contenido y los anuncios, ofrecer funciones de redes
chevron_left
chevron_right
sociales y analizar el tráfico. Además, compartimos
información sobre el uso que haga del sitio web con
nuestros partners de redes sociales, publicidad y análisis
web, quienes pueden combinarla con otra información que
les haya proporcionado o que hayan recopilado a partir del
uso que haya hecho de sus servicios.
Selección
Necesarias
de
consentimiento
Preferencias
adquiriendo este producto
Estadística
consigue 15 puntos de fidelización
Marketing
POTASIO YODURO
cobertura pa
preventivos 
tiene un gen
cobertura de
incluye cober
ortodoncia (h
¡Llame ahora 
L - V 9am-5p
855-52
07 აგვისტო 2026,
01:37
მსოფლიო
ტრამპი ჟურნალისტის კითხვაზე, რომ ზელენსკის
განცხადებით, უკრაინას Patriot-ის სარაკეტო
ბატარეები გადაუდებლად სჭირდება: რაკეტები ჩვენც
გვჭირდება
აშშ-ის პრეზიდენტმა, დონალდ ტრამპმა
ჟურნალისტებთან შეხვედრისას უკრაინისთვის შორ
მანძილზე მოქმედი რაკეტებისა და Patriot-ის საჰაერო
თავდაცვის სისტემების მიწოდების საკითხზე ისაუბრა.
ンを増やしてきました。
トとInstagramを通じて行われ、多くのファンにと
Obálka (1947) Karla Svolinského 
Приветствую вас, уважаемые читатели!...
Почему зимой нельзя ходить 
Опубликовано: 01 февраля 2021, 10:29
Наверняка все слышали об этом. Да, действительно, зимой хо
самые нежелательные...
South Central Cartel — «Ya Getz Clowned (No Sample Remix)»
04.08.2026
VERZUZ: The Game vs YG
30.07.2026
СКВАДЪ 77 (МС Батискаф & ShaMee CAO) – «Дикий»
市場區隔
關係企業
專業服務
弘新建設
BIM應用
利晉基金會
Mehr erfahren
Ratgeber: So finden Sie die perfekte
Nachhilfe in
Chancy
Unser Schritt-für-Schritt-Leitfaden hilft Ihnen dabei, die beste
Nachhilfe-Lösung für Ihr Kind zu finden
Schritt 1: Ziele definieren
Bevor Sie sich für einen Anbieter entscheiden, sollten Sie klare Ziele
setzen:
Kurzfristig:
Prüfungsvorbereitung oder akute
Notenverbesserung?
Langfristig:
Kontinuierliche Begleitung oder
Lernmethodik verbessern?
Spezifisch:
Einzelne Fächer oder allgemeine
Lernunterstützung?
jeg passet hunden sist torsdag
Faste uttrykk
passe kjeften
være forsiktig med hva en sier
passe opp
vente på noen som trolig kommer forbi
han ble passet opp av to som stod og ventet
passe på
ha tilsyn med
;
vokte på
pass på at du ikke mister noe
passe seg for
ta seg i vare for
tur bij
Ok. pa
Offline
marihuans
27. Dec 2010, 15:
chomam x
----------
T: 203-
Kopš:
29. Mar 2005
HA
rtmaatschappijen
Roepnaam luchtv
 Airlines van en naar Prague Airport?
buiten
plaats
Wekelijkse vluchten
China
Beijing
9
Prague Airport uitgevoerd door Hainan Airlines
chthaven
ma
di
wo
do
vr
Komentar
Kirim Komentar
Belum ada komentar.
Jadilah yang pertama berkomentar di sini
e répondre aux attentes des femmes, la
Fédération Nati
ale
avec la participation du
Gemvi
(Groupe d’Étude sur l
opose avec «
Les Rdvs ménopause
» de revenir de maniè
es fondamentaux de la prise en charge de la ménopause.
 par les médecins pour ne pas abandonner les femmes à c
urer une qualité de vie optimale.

· · · ·

Which lines in the listing above hold the word "femmes"? Show each of them.

• TASK ANSWER
e répondre aux attentes des femmes, la
 par les médecins pour ne pas abandonner les femmes à c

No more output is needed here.